I watched the television segments about the inquest. Channel 4 and ITV pitched it pretty near perfectly, although I was still shouting into the ether when Sloven’s Medical Director said she was sorry for ‘what happened to Connor’ (“NO! You should be ‘sorry for what WE DID to Connor and for how WE FAILED him by not providing proper care’, you wretched woman!”) and when she began huffing and eye-rolling, even as she strained to avoid being verbally critical of Connor’s mother, I nearly sent the remote through the screen.
But Friday’s 10pm BBC report by Michael Buchanan bothered me. For me, it was jarring almost from the outset, starting by saying that Connor ‘died tragically’. I was disappointed to hear a BBC reporter using a rhetorical flourish that could have been lifted straight from the Sloven Manual of Duplicitous PR. Justice for LB has been calling out the ‘tragedy’ trope for eighteen months; and still is. Regrettably, I found the ending of the piece even worse: after alluding to Justice for LB and the LB Bill, it finished by saying that Connor ‘would not have died in vain if the NHS learns lessons from his preventable, untimely death’.
That had me squawking at parrot pitch again. As did the question on BBC Breakfast on Sunday about ‘what positive things have come out of your (Dr. Ryan’s) experience?’; the questioner was clearly angling for a triumph-from-tragedy story.
Listen up, and listen well, folks, because here is where I lay it on the line for you.
There ARE no upsides to losing a child. The unnecessary death of a young man is not something that has positive aspects, spin it how you like. Connor’s death WAS in vain. His death was pointless and neglectful and preventable and appalling and couldn’t-care-less and just plain wrong in every respect. Nothing, nothing, can redeem that.

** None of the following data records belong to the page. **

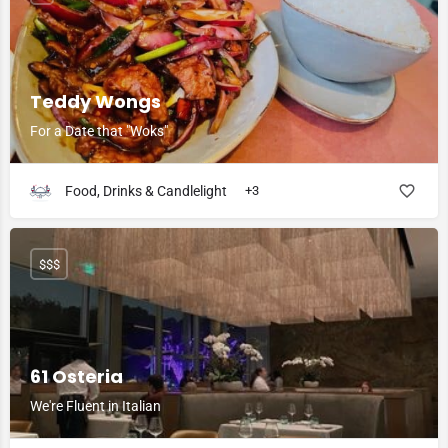
Teddy Wongs
For a Date that "Woks"
Food, Drinks & Candlelight
+3
$$$
61 Osteria
We're Fluent in Italian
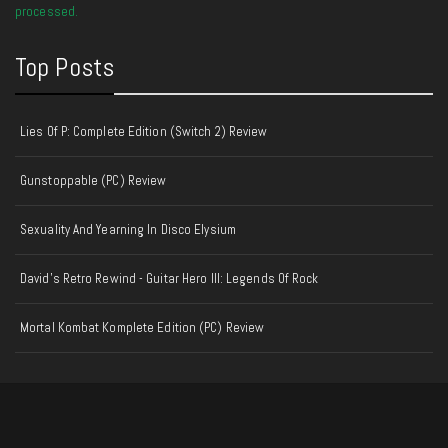
processed.
Top Posts
Lies Of P: Complete Edition (Switch 2) Review
Gunstoppable (PC) Review
Sexuality And Yearning In Disco Elysium
David's Retro Rewind - Guitar Hero III: Legends Of Rock
Mortal Kombat Komplete Edition (PC) Review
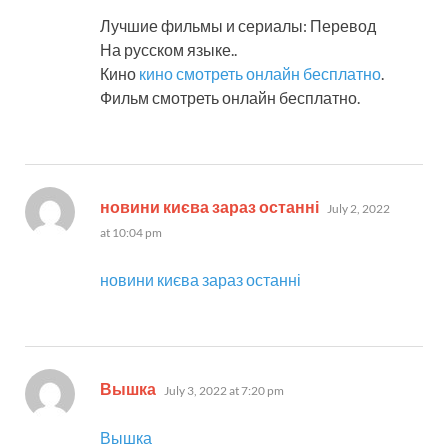
Лучшие фильмы и сериалы: Перевод
На русском языке..
Кино
кино смотреть онлайн бесплатно
.
Фильм смотреть онлайн бесплатно.
says:
новини києва зараз останні
July 2, 2022
at 10:04 pm
новини києва зараз останні
says:
Вышка
July 3, 2022 at 7:20 pm
Вышка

He was sacrificed, not to some greater good (as if any good, however great, could merit such a sacrifice) but to organisational cheeseparing and the vanity of clinical and managerial staff. In their egotism, certain of them refused, and still refuse, to acknowledge, or even admit the possibility, that they were in error of any kind. Some, like the psychiatrist Valerie Murphy, mulishly insist that they made correct decisions at all times. Others, like the Chief Executive Katrina Percy and Medical Director Lesley Stevens, make media-friendly, reputation-gilding, unforgivably tardy non-apologies or half-apologies; all of insulting inauthenticity.

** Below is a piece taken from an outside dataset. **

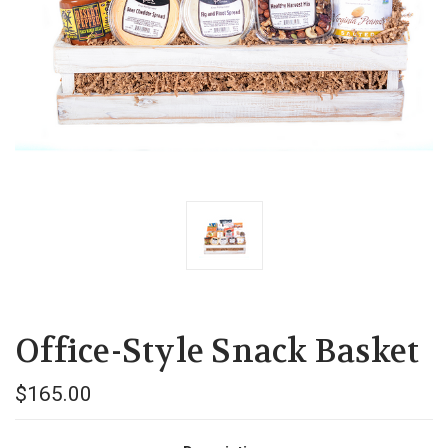
Office-Style Snack Basket
$165.00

But even if these monstrous egos could be deflated and brought to genuine remorse; even if every Health Trust and Local Authority in the country learned the lessons of LB’s death and put them faithfully and carefully into immediate practice; even if LB Bill were to be passed tomorrow and fully implemented the day after – Connor’s death would STILL be in vain.
Simply, it shouldn’t take the unnecessary death of a young man to prod organisations and people into doing the right thing. It shouldn’t need that, and it certainly isn’t worth it. Connor should still be here, living a good life the way he wanted to, and they should be doing the right thing anyway.